* Problem details *
The required result is a copy of each line below in which "Polsce" appears.

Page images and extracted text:
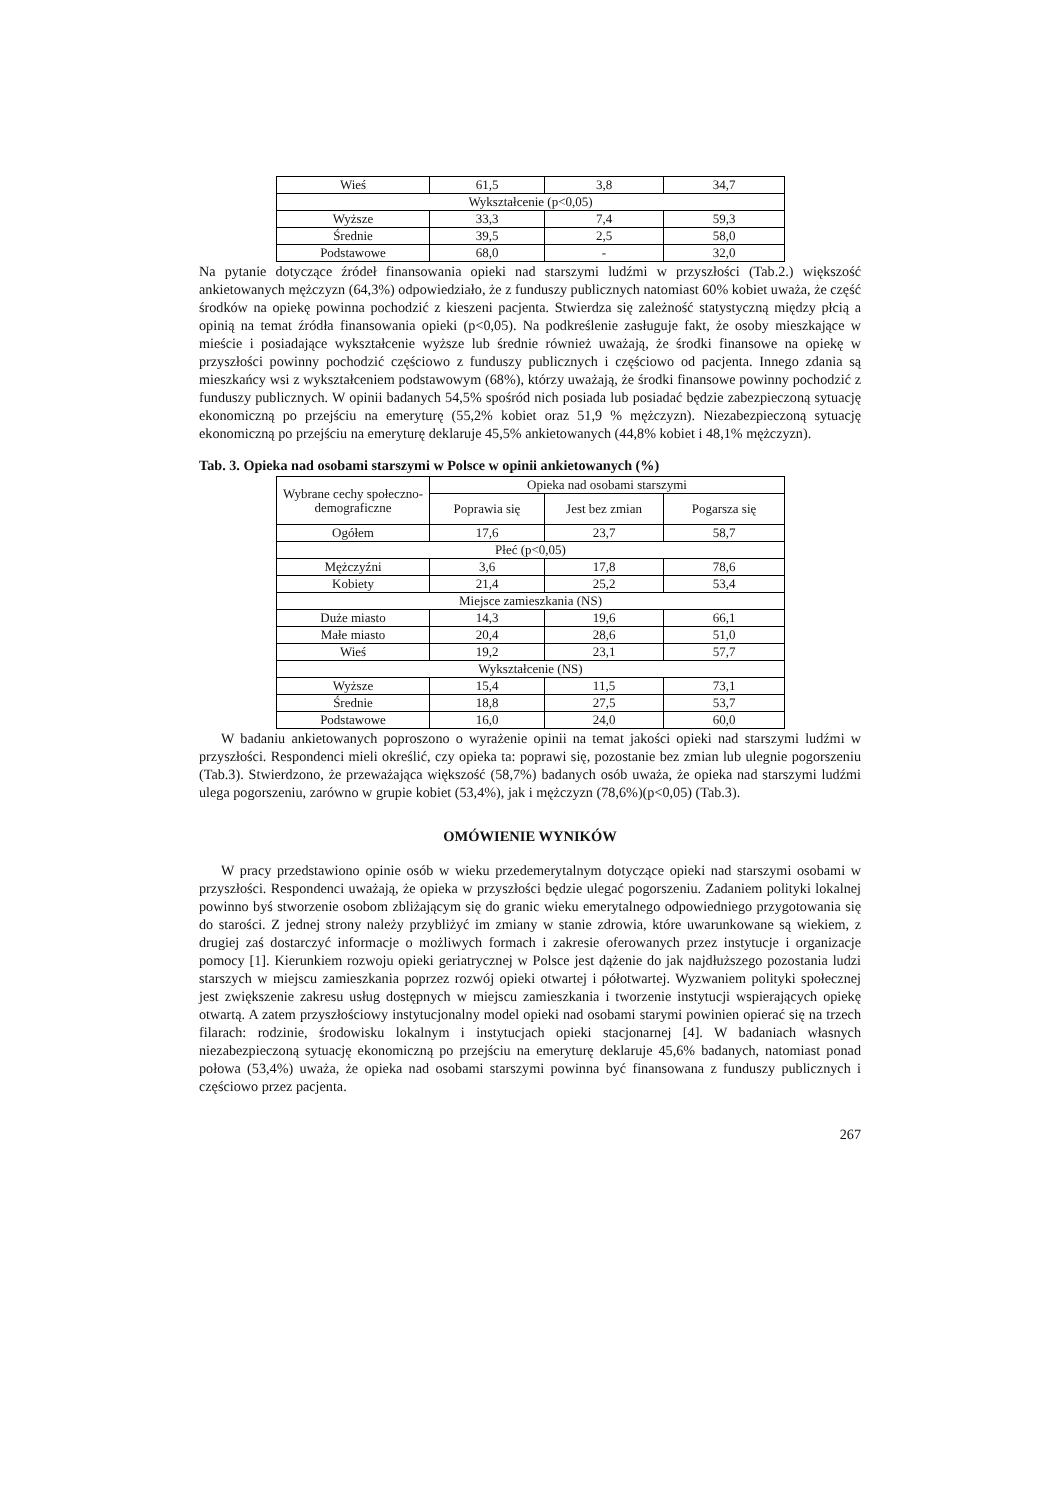| Wieś | 61,5 | 3,8 | 34,7 |
| Wykształcenie (p<0,05) | | | |
| Wyższe | 33,3 | 7,4 | 59,3 |
| Średnie | 39,5 | 2,5 | 58,0 |
| Podstawowe | 68,0 | - | 32,0 |
Na pytanie dotyczące źródeł finansowania opieki nad starszymi ludźmi w przyszłości (Tab.2.) większość ankietowanych mężczyzn (64,3%) odpowiedziało, że z funduszy publicznych natomiast 60% kobiet uważa, że część środków na opiekę powinna pochodzić z kieszeni pacjenta. Stwierdza się zależność statystyczną między płcią a opinią na temat źródła finansowania opieki (p<0,05). Na podkreślenie zasługuje fakt, że osoby mieszkające w mieście i posiadające wykształcenie wyższe lub średnie również uważają, że środki finansowe na opiekę w przyszłości powinny pochodzić częściowo z funduszy publicznych i częściowo od pacjenta. Innego zdania są mieszkańcy wsi z wykształceniem podstawowym (68%), którzy uważają, że środki finansowe powinny pochodzić z funduszy publicznych. W opinii badanych 54,5% spośród nich posiada lub posiadać będzie zabezpieczoną sytuację ekonomiczną po przejściu na emeryturę (55,2% kobiet oraz 51,9 % mężczyzn). Niezabezpieczoną sytuację ekonomiczną po przejściu na emeryturę deklaruje 45,5% ankietowanych (44,8% kobiet i 48,1% mężczyzn).
Tab. 3. Opieka nad osobami starszymi w Polsce w opinii ankietowanych (%)
| Wybrane cechy społeczno-demograficzne | Opieka nad osobami starszymi | | |
| --- | --- | --- | --- |
| | Poprawia się | Jest bez zmian | Pogarsza się |
| Ogółem | 17,6 | 23,7 | 58,7 |
| Płeć (p<0,05) | | | |
| Mężczyźni | 3,6 | 17,8 | 78,6 |
| Kobiety | 21,4 | 25,2 | 53,4 |
| Miejsce zamieszkania (NS) | | | |
| Duże miasto | 14,3 | 19,6 | 66,1 |
| Małe miasto | 20,4 | 28,6 | 51,0 |
| Wieś | 19,2 | 23,1 | 57,7 |
| Wykształcenie (NS) | | | |
| Wyższe | 15,4 | 11,5 | 73,1 |
| Średnie | 18,8 | 27,5 | 53,7 |
| Podstawowe | 16,0 | 24,0 | 60,0 |
W badaniu ankietowanych poproszono o wyrażenie opinii na temat jakości opieki nad starszymi ludźmi w przyszłości. Respondenci mieli określić, czy opieka ta: poprawi się, pozostanie bez zmian lub ulegnie pogorszeniu (Tab.3). Stwierdzono, że przeważająca większość (58,7%) badanych osób uważa, że opieka nad starszymi ludźmi ulega pogorszeniu, zarówno w grupie kobiet (53,4%), jak i mężczyzn (78,6%)(p<0,05) (Tab.3).
OMÓWIENIE WYNIKÓW
W pracy przedstawiono opinie osób w wieku przedemerytalnym dotyczące opieki nad starszymi osobami w przyszłości. Respondenci uważają, że opieka w przyszłości będzie ulegać pogorszeniu. Zadaniem polityki lokalnej powinno byś stworzenie osobom zbliżającym się do granic wieku emerytalnego odpowiedniego przygotowania się do starości. Z jednej strony należy przybliżyć im zmiany w stanie zdrowia, które uwarunkowane są wiekiem, z drugiej zaś dostarczyć informacje o możliwych formach i zakresie oferowanych przez instytucje i organizacje pomocy [1]. Kierunkiem rozwoju opieki geriatrycznej w Polsce jest dążenie do jak najdłuższego pozostania ludzi starszych w miejscu zamieszkania poprzez rozwój opieki otwartej i półotwartej. Wyzwaniem polityki społecznej jest zwiększenie zakresu usług dostępnych w miejscu zamieszkania i tworzenie instytucji wspierających opiekę otwartą. A zatem przyszłościowy instytucjonalny model opieki nad osobami starymi powinien opierać się na trzech filarach: rodzinie, środowisku lokalnym i instytucjach opieki stacjonarnej [4]. W badaniach własnych niezabezpieczoną sytuację ekonomiczną po przejściu na emeryturę deklaruje 45,6% badanych, natomiast ponad połowa (53,4%) uważa, że opieka nad osobami starszymi powinna być finansowana z funduszy publicznych i częściowo przez pacjenta.
267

* Answer for the task *
Tab. 3. Opieka nad osobami starszymi w Polsce w opinii ankietowanych (%)
W pracy przedstawiono opinie osób w wieku przedemerytalnym dotyczące opieki nad starszymi osobami w przyszłości. Respondenci uważają, że opieka w przyszłości będzie ulegać pogorszeniu. Zadaniem polityki lokalnej powinno byś stworzenie osobom zbliżającym się do granic wieku emerytalnego odpowiedniego przygotowania się do starości. Z jednej strony należy przybliżyć im zmiany w stanie zdrowia, które uwarunkowane są wiekiem, z drugiej zaś dostarczyć informacje o możliwych formach i zakresie oferowanych przez instytucje i organizacje pomocy [1]. Kierunkiem rozwoju opieki geriatrycznej w Polsce jest dążenie do jak najdłuższego pozostania ludzi starszych w miejscu zamieszkania poprzez rozwój opieki otwartej i półotwartej. Wyzwaniem polityki społecznej jest zwiększenie zakresu usług dostępnych w miejscu zamieszkania i tworzenie instytucji wspierających opiekę otwartą. A zatem przyszłościowy instytucjonalny model opieki nad osobami starymi powinien opierać się na trzech filarach: rodzinie, środowisku lokalnym i instytucjach opieki stacjonarnej [4]. W badaniach własnych niezabezpieczoną sytuację ekonomiczną po przejściu na emeryturę deklaruje 45,6% badanych, natomiast ponad połowa (53,4%) uważa, że opieka nad osobami starszymi powinna być finansowana z funduszy publicznych i częściowo przez pacjenta.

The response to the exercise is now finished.